> What you will do:
Look in the data below for the line that contains "thumb ip: (906, 884)". Copy that line and the remaining lines exactly.

Stored data entries
- Opening Delimiter -

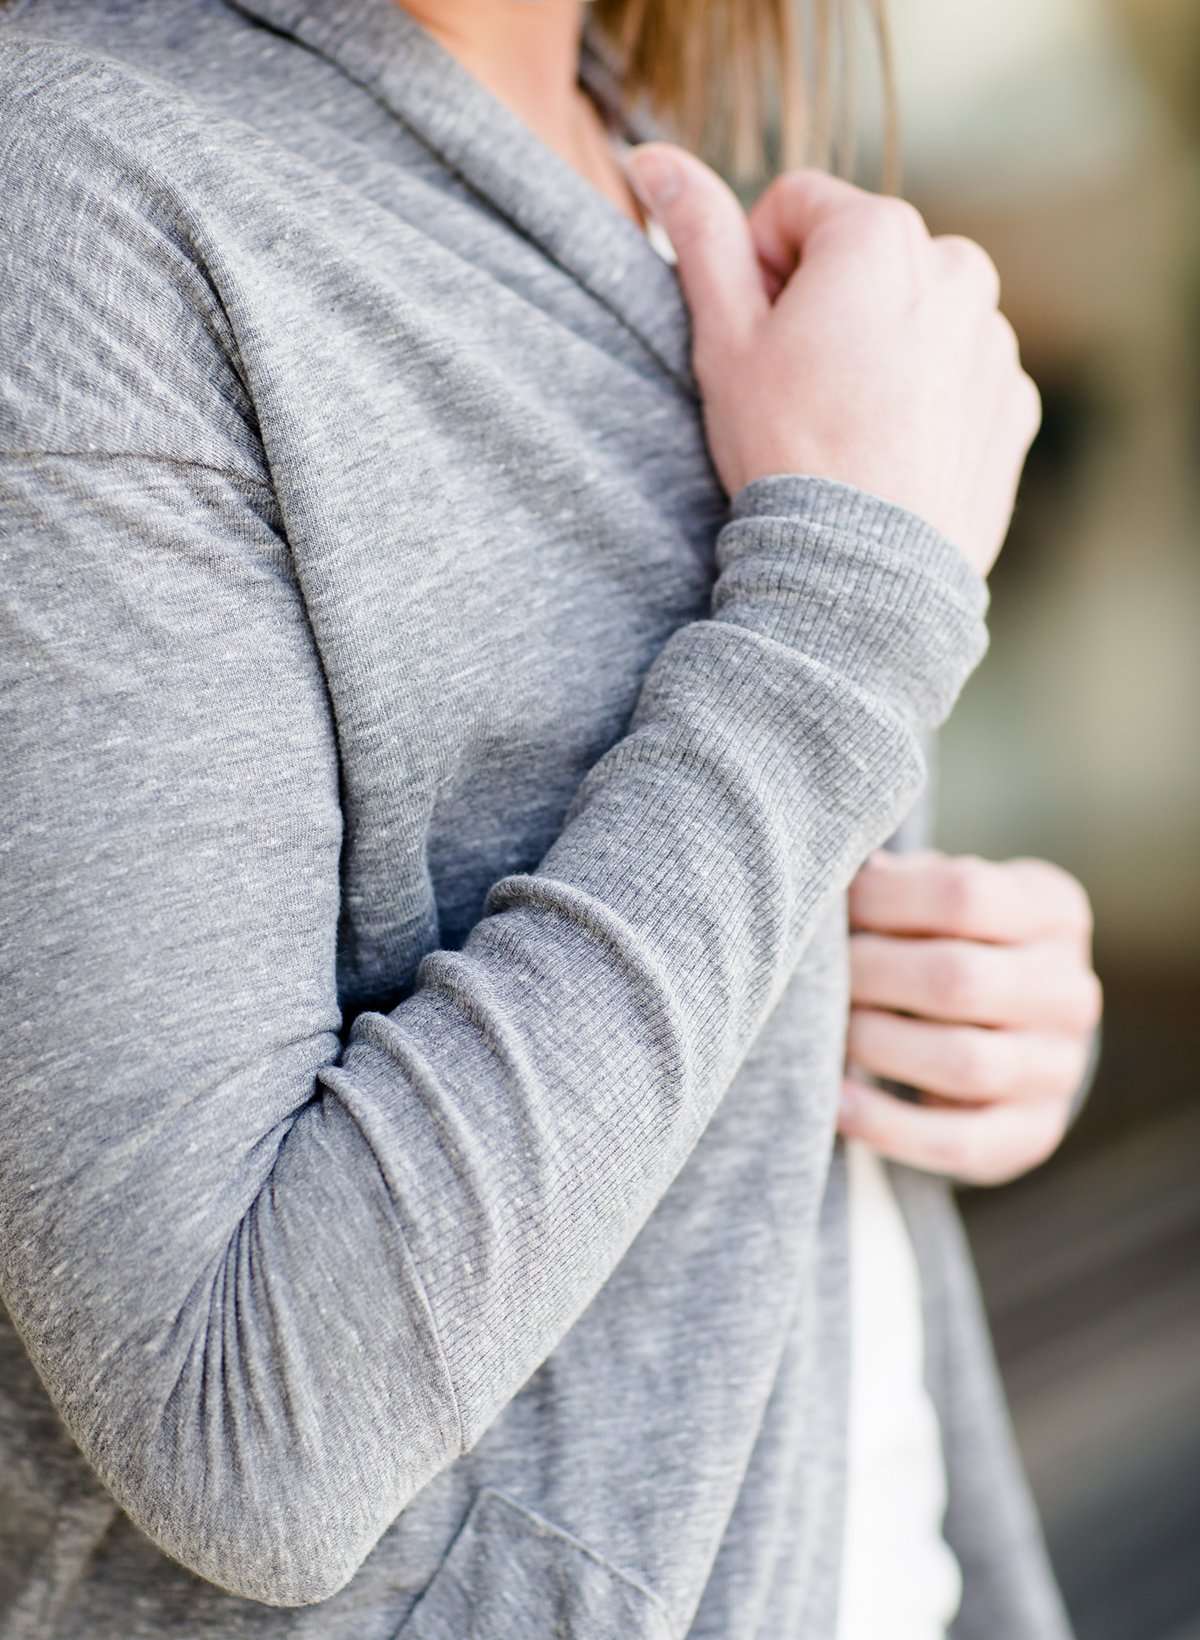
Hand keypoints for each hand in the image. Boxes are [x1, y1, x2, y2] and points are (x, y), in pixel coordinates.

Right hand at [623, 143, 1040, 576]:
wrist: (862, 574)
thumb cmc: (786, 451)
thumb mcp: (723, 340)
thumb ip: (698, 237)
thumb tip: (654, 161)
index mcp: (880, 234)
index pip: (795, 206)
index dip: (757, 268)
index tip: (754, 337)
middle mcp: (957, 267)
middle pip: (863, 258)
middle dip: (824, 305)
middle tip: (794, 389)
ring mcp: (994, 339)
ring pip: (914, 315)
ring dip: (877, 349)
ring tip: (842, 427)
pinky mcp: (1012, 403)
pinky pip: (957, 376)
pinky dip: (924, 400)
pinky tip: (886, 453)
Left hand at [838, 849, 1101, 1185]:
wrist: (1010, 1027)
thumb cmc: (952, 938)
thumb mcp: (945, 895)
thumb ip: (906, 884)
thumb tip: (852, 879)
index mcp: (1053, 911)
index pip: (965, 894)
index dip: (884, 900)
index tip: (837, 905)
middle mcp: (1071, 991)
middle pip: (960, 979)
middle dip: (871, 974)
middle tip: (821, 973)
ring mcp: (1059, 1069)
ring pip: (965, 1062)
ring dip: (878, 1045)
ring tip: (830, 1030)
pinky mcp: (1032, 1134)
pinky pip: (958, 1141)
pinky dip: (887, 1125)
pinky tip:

- Closing Delimiter -

> Response to this task:
thumb ip: (906, 884)
thumb tip: (852, 879)
index mcp: (1053, 911)
index pip: (965, 894)
index dip: (884, 900)
index tip: (837, 905)
middle mcp: (1071, 991)
middle pip: (960, 979)
middle dip: (871, 974)
middle tip: (821, 973)
ring mcp: (1059, 1069)
ring pip: (965, 1062)
ring dip: (878, 1045)
ring tip: (830, 1030)
pinky mcp: (1032, 1134)
pinky pip: (958, 1141)
pinky dip: (887, 1125)
pinky tip:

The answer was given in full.